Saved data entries
· · · ·

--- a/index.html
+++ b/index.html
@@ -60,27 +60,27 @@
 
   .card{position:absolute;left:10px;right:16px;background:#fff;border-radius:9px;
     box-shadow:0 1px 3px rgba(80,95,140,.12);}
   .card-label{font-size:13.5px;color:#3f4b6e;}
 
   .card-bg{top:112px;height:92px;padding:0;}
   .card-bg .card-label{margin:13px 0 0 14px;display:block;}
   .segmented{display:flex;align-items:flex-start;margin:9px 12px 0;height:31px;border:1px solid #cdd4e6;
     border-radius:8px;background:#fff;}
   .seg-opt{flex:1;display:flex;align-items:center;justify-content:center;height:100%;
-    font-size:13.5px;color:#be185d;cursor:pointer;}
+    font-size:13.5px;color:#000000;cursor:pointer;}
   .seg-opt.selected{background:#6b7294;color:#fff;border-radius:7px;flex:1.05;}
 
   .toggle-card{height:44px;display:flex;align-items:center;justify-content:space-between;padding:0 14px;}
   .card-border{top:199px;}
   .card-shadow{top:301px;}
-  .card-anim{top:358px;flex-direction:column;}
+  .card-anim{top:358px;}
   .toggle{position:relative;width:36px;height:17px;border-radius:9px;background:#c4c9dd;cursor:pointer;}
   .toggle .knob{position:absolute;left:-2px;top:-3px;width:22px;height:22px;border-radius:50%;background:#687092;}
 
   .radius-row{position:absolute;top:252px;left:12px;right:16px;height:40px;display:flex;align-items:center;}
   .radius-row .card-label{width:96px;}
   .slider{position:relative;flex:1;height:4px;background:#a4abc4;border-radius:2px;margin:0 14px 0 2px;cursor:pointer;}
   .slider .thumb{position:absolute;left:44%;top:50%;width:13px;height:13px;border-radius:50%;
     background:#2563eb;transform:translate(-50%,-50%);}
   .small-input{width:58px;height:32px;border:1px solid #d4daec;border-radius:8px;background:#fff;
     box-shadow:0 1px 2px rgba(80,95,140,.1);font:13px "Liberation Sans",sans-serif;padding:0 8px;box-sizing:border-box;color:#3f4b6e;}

· · · ·

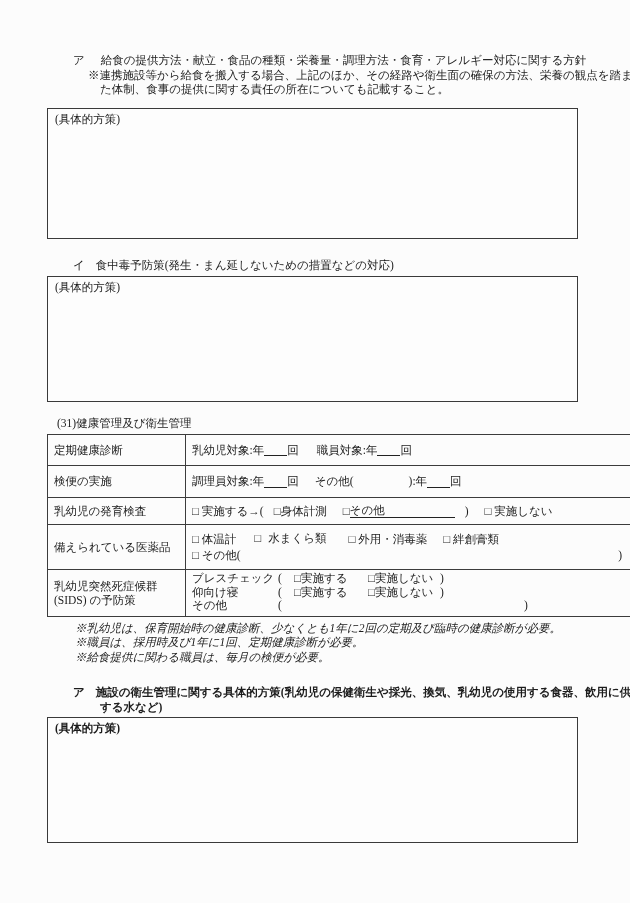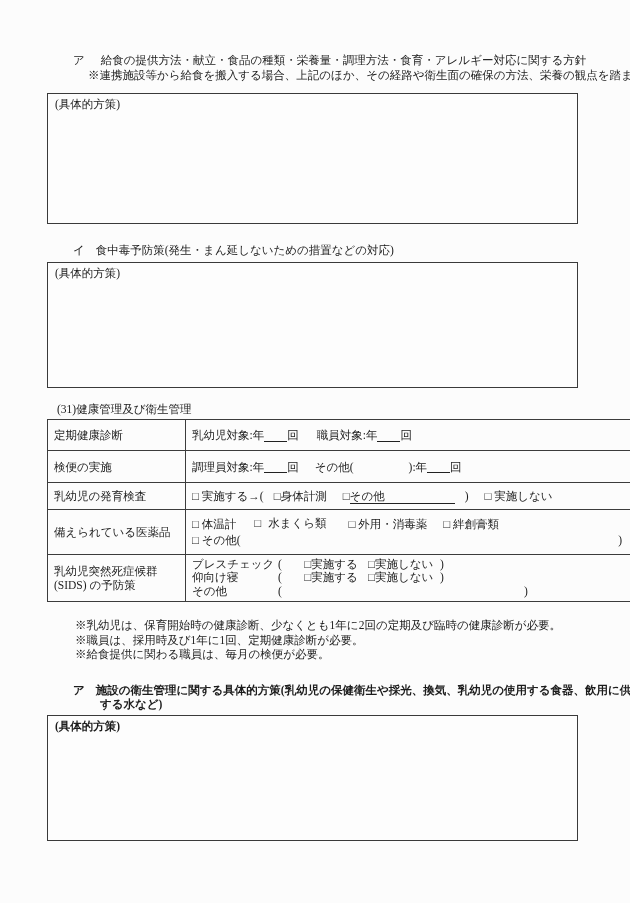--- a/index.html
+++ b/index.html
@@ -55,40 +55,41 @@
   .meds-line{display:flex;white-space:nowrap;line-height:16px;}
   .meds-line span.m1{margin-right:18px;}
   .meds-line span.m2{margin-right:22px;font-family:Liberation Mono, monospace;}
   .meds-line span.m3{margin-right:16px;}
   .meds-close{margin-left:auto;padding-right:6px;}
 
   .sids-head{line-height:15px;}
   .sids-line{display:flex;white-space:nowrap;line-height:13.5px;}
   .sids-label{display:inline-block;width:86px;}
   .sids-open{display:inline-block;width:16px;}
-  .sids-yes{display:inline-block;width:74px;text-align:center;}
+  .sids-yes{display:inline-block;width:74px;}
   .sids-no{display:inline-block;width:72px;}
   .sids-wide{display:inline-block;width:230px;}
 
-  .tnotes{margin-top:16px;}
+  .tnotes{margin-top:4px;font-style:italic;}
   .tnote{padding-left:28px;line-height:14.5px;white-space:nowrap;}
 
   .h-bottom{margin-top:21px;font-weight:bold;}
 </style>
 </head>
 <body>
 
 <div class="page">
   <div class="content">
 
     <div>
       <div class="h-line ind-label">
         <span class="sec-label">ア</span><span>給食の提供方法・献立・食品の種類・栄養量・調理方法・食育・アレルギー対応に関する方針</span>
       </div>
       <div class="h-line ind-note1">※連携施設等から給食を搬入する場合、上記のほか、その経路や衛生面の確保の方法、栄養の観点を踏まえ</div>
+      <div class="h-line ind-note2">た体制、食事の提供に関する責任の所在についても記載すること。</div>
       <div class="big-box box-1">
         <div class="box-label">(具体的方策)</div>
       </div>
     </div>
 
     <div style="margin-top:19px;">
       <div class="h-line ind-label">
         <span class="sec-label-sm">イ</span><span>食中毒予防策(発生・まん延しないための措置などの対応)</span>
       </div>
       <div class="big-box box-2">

· · · ·

== Exercise brief ==
All lines with the word "block" must be located in the data and copied.

== Solution to this problem ==
   .card-bg .card-label{margin:13px 0 0 14px;display:block;}
   .sids-label{display:inline-block;width:86px;}
   .sids-open{display:inline-block;width:16px;}
-  .sids-yes{display:inline-block;width:74px;text-align:center;}
+  .sids-yes{display:inline-block;width:74px;}
   .sids-no{display:inline-block;width:72px;}
   .sids-wide{display:inline-block;width:230px;}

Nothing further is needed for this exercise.